Soy Mickey. Ilustración de AquaVioleta |
Uno de los géneros de narrativa que más me gusta es el fantástico. Por eso, aprovecho la reciente publicación del cuento "El caso Vicky", de Marcelo Di Marco, en Axxón, para compartir una pequeña muestra de la limpieza que algunos autores demuestran a la hora de bajar las ideas fantásticas, que nos revolotean por la cabeza, antes de convertirse en relatos, al "papel".
El caso Vicky
Inesperadamente, Vicky apareció en la cocina y cerró de un portazo.

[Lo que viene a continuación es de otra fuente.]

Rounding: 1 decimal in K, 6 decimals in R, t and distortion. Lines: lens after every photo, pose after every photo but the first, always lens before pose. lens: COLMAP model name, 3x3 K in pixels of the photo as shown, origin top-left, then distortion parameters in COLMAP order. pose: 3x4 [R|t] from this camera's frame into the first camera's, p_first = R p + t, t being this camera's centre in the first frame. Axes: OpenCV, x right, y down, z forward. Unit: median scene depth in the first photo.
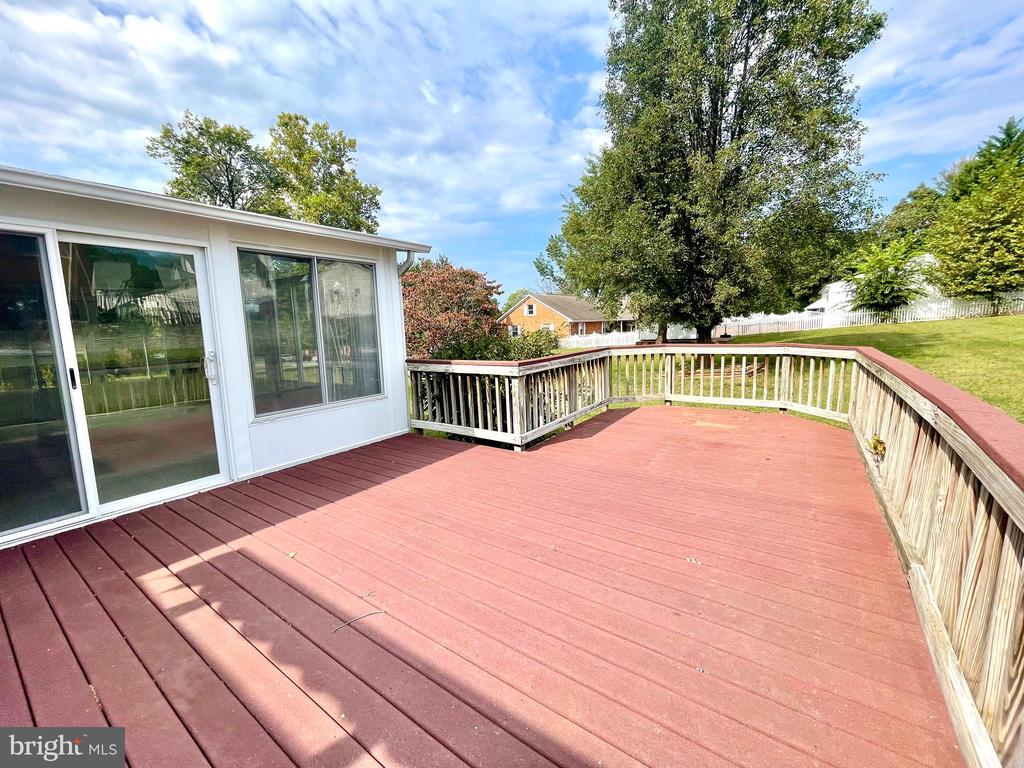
lens RADIAL K [[417.6, 0, 511.5], [0, 417.6, 384.6], [0, 0, 1]] dist [-0.002630, 0.000649]
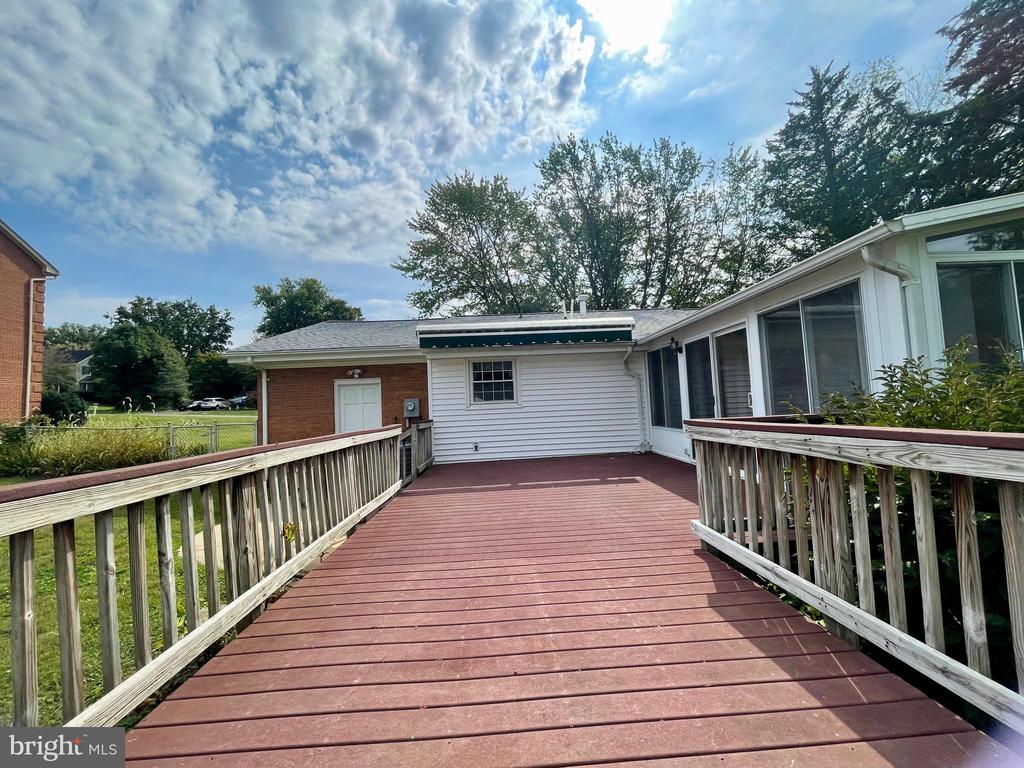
lens RADIAL K [[417.6, 0, 511.6], [0, 417.6, 382.0], [0, 0, 1]] dist [-0.002630, 0.000649]
pose [[-0.789221, 0.036325, -0.613035, 0.410127], [-0.007613, 0.997594, 0.068912, -0.096581], [0.614063, 0.059053, -0.787045, 0.783610]]
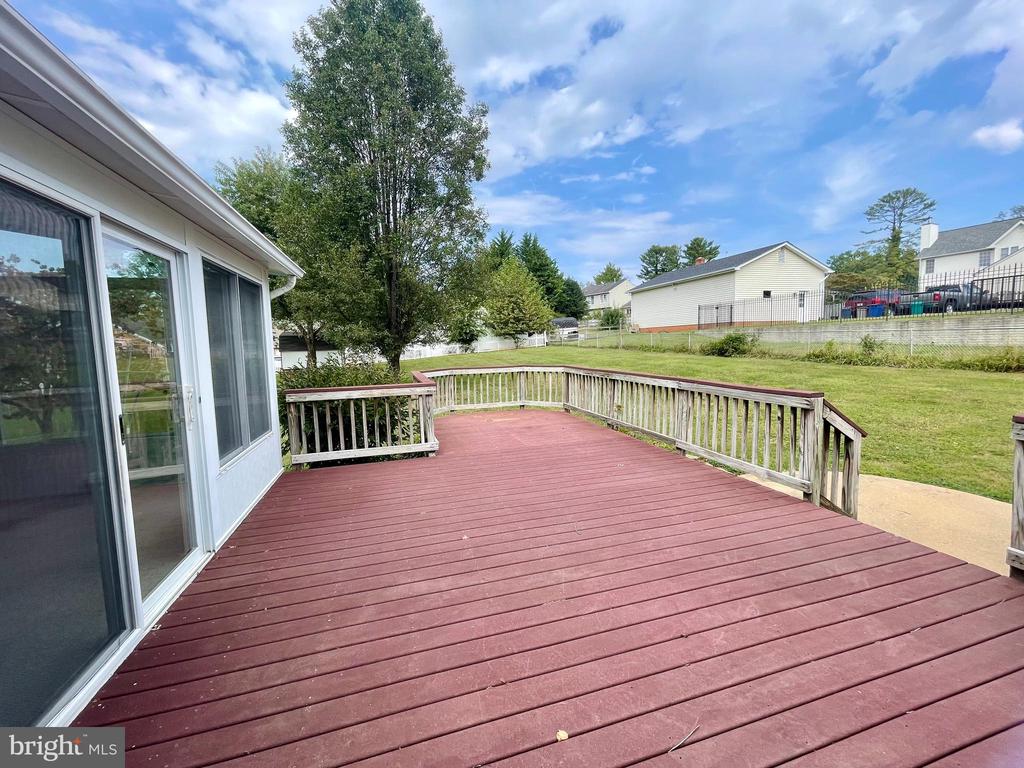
lens RADIAL K [[417.6, 0, 512.5], [0, 417.6, 383.2], [0, 0, 1]] dist [-0.002630, 0.000649]
pose [[0.615658, -0.054908, 0.786099, -0.454845], [0.111755, 0.993571, -0.018125, -0.002341], [-0.780049, 0.099009, 0.617835, 0.028474]]
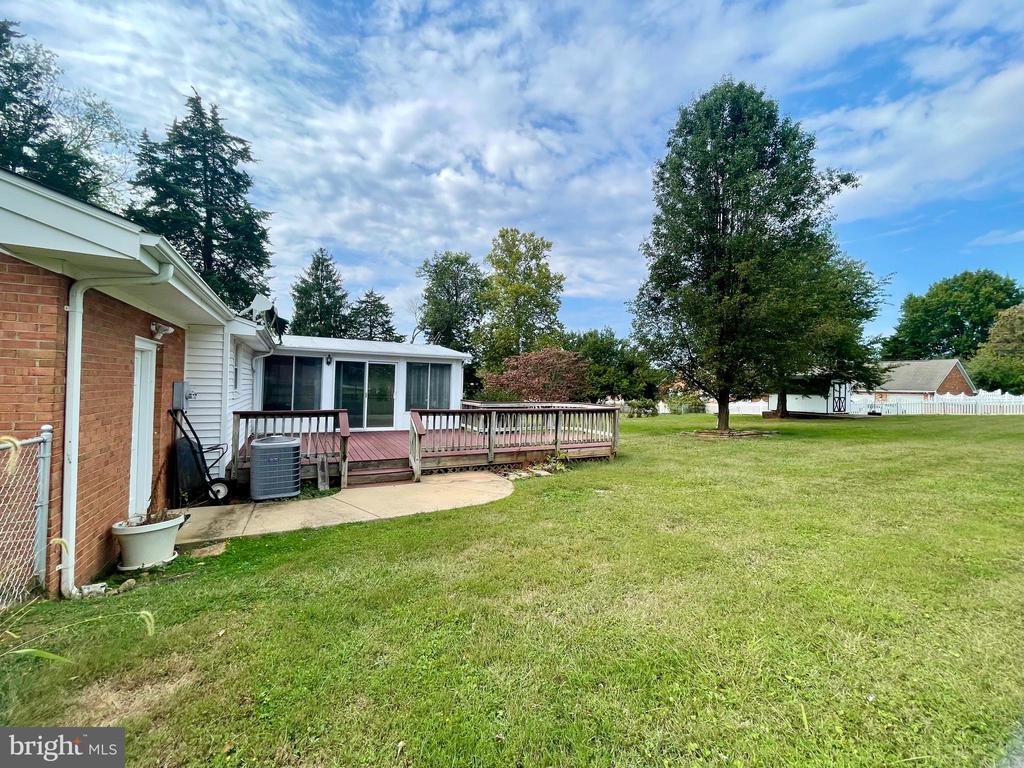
lens RADIAL K [[417.6, 0, 517.7], [0, 417.6, 384.7], [0, 0, 1]] dist [-0.002630, 0.000649]
pose [[0.892509, 0.058013, -0.447284, 0.837826], [-0.117479, 0.987364, -0.106356, 0.056283], [0.435462, 0.147470, 0.888046, -0.800523]]
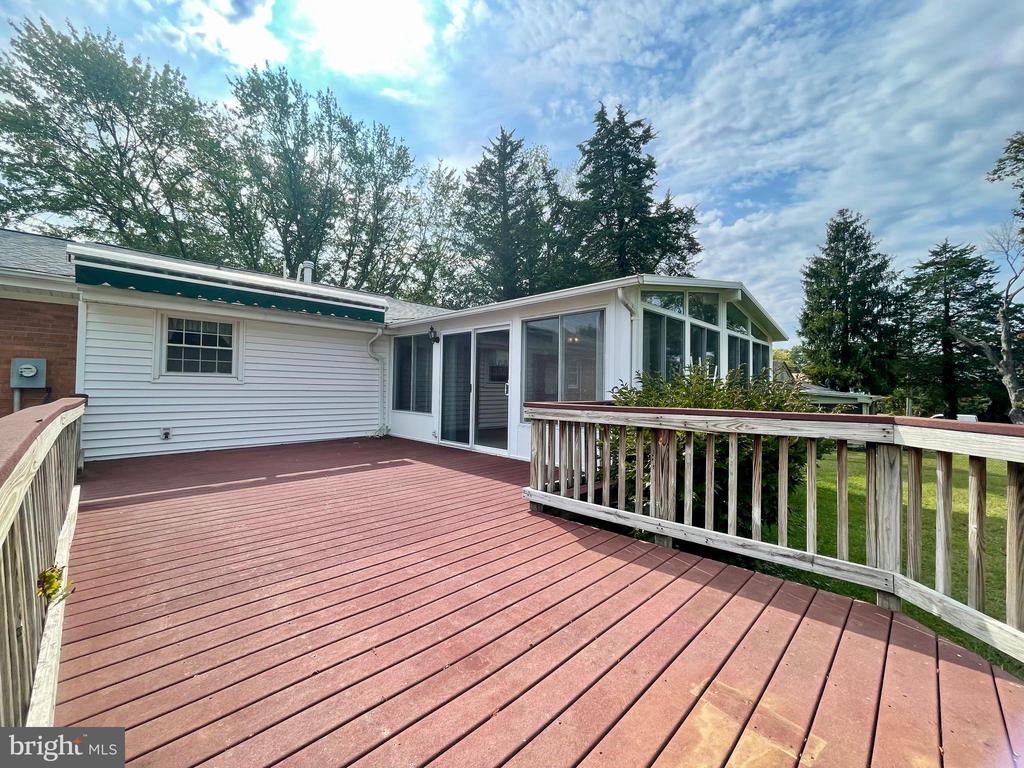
lens RADIAL K [[417.6, 0, 512.2], [0, 417.6, 380.7], [0, 0, 1]] dist [-0.002630, 0.000649]
pose [[-0.160673, 0.016896, -0.986863, 0.500122], [-0.139660, 0.989404, 0.039678, -0.072913], [0.977077, 0.144201, -0.156611, 0.618306]]
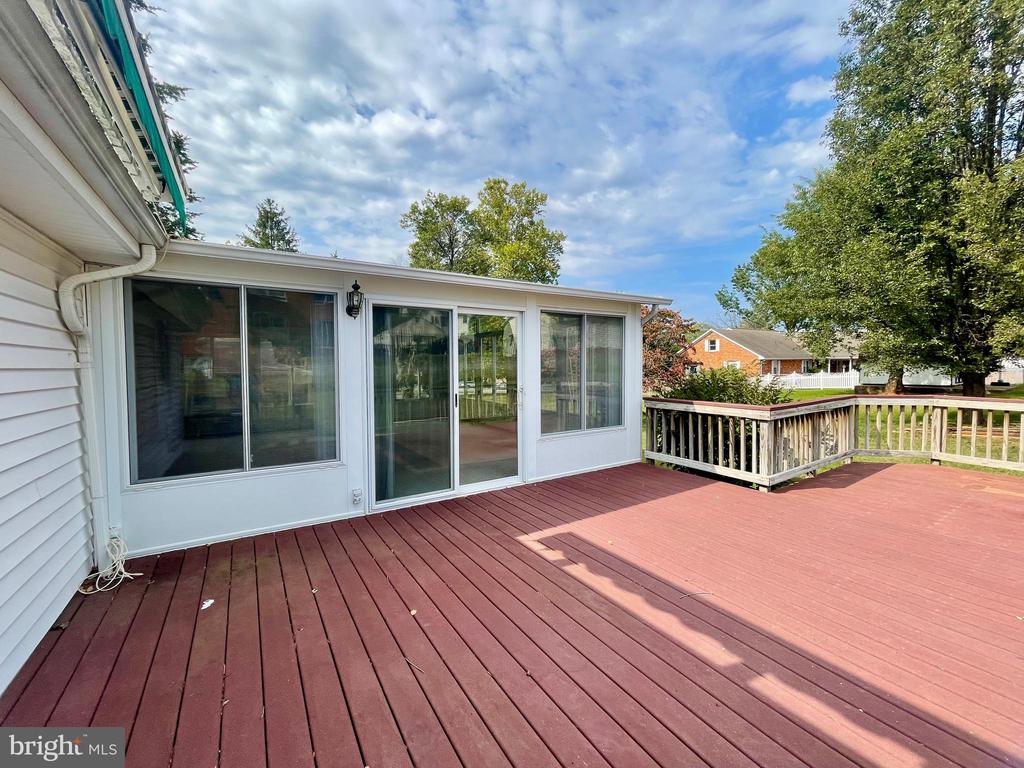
lens RADIAL K [[417.6, 0, 509.9], [0, 417.6, 382.7], [0, 0, 1]] dist [-0.002630, 0.000649]
pose [[0.925335, 0.044603, -0.376517, -0.111916], [-0.075226, 0.994912, -0.067018, 0.003083], [0.371612, 0.090338, 0.923982, -0.136228]]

Traía en la mano un bebé Mickey de plástico. Se lo llevó a los labios sucios, manchados como de arcilla oscura o chocolate. El bebé Mickey le cubría casi toda la carita: sólo quedaban a la vista los ojos claros y acuosos, como subrayados por las orejas redondas del muñeco. Y en ese recorte que dejaba fuera de contexto a la mirada, Guillermo Gorbarán pudo evaluar mejor la expresión de la nena, su —¿acusadora?— irradiación.
La madre revolvió el pocillo con tanta rapidez que volcó café en el plato. Y además de aquel gesto nervioso, tampoco pasó por alto el psicólogo los ojos bajos de Cristina, los labios apretados.
Descalza, inmóvil, la nena los estudiaba, los penetraba en silencio a él y a su madre. Muy callada. Demasiado callada.
Esos ojos, esa actitud. No parece que esté por cumplir apenas tres años, pensó Gorbarán. No era necesario ser un profesional para darse cuenta: quería imponérseles, incluso humillarlos. Recordó el encontronazo de la semana anterior con su propio hijo, cuando se negó a prestarle el Audi para viajar a Mar de las Pampas con un par de atorrantes. El empecinado de Claudio lo había relojeado de arriba abajo de tal manera que Gorbarán debió contenerse para no abofetearlo, otra que Piaget. Pero era más desafiante la mezcla de examen, sorna y sutil provocación con que ahora los medía aquella exasperante enana. Decidió quebrar la atmósfera que Vicky, inconscientemente o no, había creado.
—¿Qué tal, Vicky? —arriesgó, dirigiéndose con juguetona entonación a aquella miniatura de hembra—. ¿Te acordás de mí, no es cierto? —y al decir esto no pudo dejar de sentirse ridículo.
Vicky no contestó. Ni siquiera dio signo alguno de haber oído la estupidez de Gorbarán. Se limitó a salir de su inmovilidad y anduvo por la cocina hasta llegar a un banquito azul. Se sentó ahí y acomodó a su muñeco en la falda. Y en ese rincón se hizo un ovillo. Y ni por un segundo dejó de acecharlos desde aquellos ojos, una araña acurrucada en el filamento de su tela con toda la paciencia del mundo.
—¿Querés un poquito más de Nesquik, Vicky? —dijo Cristina en un tono obsequioso y doliente—. Con todo lo que potreaste con los otros nenes del jardín debés estar muerta de…
—Yo no soy un potro —la cortó Vicky, tajante—. Y acá la única que está muerta sos vos, ya te lo dije.